> _PROVIDED DATA_

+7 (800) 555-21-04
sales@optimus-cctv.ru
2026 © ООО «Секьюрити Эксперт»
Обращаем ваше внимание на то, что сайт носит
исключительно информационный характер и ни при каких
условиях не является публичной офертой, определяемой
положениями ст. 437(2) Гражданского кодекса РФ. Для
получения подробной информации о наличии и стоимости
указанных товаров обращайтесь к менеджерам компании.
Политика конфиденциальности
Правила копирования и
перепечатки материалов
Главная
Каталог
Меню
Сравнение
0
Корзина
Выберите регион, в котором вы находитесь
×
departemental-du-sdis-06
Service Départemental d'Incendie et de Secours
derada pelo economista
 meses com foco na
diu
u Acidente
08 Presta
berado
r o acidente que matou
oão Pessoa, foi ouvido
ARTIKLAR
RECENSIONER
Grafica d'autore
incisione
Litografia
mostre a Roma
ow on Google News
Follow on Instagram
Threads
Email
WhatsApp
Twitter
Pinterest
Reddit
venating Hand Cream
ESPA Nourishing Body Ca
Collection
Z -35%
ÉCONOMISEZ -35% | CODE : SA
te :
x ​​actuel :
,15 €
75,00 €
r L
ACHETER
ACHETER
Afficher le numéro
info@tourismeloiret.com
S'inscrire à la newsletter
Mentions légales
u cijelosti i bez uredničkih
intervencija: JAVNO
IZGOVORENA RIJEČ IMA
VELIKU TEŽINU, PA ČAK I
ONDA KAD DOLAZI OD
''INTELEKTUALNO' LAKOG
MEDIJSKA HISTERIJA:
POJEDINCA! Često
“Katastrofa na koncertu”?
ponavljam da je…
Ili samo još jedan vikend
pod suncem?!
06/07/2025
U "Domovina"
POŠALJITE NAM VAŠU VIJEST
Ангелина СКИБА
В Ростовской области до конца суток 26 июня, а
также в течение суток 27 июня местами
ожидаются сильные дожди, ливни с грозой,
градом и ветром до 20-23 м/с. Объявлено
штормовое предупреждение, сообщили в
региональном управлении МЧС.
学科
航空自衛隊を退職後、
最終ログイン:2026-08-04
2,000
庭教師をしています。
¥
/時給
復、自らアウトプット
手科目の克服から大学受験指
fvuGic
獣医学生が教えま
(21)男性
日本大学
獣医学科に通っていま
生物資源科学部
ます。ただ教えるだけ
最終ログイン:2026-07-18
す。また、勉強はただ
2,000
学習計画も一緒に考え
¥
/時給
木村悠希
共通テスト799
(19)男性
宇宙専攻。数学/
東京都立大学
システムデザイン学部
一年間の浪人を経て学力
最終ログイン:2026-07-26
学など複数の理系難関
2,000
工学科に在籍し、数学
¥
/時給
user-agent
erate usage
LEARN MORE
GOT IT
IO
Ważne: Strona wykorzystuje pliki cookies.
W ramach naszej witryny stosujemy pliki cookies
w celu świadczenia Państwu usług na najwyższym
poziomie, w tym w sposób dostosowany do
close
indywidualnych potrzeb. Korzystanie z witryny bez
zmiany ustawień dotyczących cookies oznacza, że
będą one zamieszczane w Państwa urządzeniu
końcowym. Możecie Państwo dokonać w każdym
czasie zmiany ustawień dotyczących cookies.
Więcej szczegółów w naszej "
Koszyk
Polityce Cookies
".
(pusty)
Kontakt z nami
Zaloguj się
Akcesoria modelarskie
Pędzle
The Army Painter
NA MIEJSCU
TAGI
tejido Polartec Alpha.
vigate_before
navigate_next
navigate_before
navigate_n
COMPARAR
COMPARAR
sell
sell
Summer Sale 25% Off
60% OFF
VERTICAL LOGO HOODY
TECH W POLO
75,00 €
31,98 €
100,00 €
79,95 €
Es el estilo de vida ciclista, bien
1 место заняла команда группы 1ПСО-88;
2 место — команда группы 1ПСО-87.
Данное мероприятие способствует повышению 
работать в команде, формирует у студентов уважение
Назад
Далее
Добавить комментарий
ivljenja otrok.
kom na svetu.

> _PROBLEM REQUIREMENTS_
Each line of the listing should be reproduced without any alteration.

> _EXERCISE RESULT_
+7 (800) 555-21-04
sales@optimus-cctv.ru
2026 © ООО «Секьюрити Эксперт»
Обращаем ваше внимание на то, что сайт носит
исключительно информационный характер и ни при каких
условиях не является публичной офертой, определяемой
положениями ст. 437(2) Гражданского кодекса РФ. Для
получения подробной информации о наличии и стоимости
указанных товаров обращайтесь к менеджерам компании.
Политика конфиденциальности
Правила копирования и
перепечатки материалов
Главная
Каталог
Меню
Сравнение
0
Корзина
Выберите регион, в котором вы находитесь
×
departemental-du-sdis-06
Service Départemental d'Incendie et de Secours
derada pelo economista
 meses com foco na
diu
u Acidente
08 Presta
berado
r o acidente que matou
oão Pessoa, foi ouvido
ARTIKLAR
RECENSIONER
Grafica d'autore
incisione
Litografia
mostre a Roma
ow on Google News
Follow on Instagram
Threads
Email
WhatsApp
Twitter
Pinterest
Reddit
venating Hand Cream
ESPA Nourishing Body Ca
Collection
Z -35%
ÉCONOMISEZ -35% | CODE : SA
te :
x ​​actuel :
,15 €
75,00 €
r L
ACHETER
ACHETER
Afficher le numéro
info@tourismeloiret.com
S'inscrire à la newsletter
Mentions légales
u cijelosti i bez uredničkih
intervencija: JAVNO
IZGOVORENA RIJEČ IMA
VELIKU TEŽINU, PA ČAK I
ONDA KAD DOLAZI OD
''INTELEKTUALNO' LAKOG
MEDIJSKA HISTERIJA:
POJEDINCA! Često
“Katastrofa na koncertu”?
ponavljam da je…
Ili samo još jedan vikend
pod suncem?!
06/07/2025
U "Domovina"
POŠALJITE NAM VAŠU VIJEST
Ангелина СКИБА
В Ростовской области до конца суток 26 июня, а
также в течение суток 27 июня местами
ожидаются сильные дожди, ливни с грозой,
градом и ветром до 20-23 м/с. Объявлено
штормовое предупреждение, сообщили в
региональном управлении МЧС.
学科
航空自衛隊を退職後、
最終ログイン:2026-08-04
2,000
庭教師をしています。
¥
/時給
復、自らアウトプット
手科目の克服から大学受験指
fvuGic
獣医学生が教えま
(21)男性
日本大学
獣医学科に通っていま
生物資源科学部
ます。ただ教えるだけ
最終ログイン:2026-07-18
す。また、勉強はただ
2,000
学習計画も一緒に考え
¥
/時給
木村悠希
共通テスト799
(19)男性
宇宙専攻。数学/
東京都立大学
システムデザイン学部
一年間の浪人を経て学力
最終ログイン:2026-07-26
学など複数の理系難関
2,000
工学科に在籍し、数学
¥
/時給
user-agent
erate usage
LEARN MORE
GOT IT
IO
Ważne: Strona wykorzystuje pliki cookies.
W ramach naszej witryny stosujemy pliki cookies
w celu świadczenia Państwu usług na najwyższym
poziomie, w tym w sposób dostosowany do
close
indywidualnych potrzeb. Korzystanie z witryny bez
zmiany ustawień dotyczących cookies oznacza, że
będą one zamieszczane w Państwa urządzeniu
końcowym. Możecie Państwo dokonać w każdym
czasie zmiany ustawień dotyczących cookies.
Więcej szczegółów w naszej "
Koszyk
Polityce Cookies
".
(pusty)
Kontakt z nami
Zaloguj się
Akcesoria modelarskie
Pędzle
The Army Painter
NA MIEJSCU
TAGI
tejido Polartec Alpha.
vigate_before
navigate_next
navigate_before
navigate_n
COMPARAR
COMPARAR
sell
sell
Summer Sale 25% Off
60% OFF
VERTICAL LOGO HOODY
TECH W POLO
75,00 €
31,98 €
100,00 €
79,95 €
Es el estilo de vida ciclista, bien
1 место заняла команда группы 1ПСО-88;
2 место — команда группы 1ПСО-87.
Данное мероприятие способствует повышению 
работать в команде, формирует у студентов уважение
Назад
Далее
Добавить комментарий
ivljenja otrok.
kom na svetu.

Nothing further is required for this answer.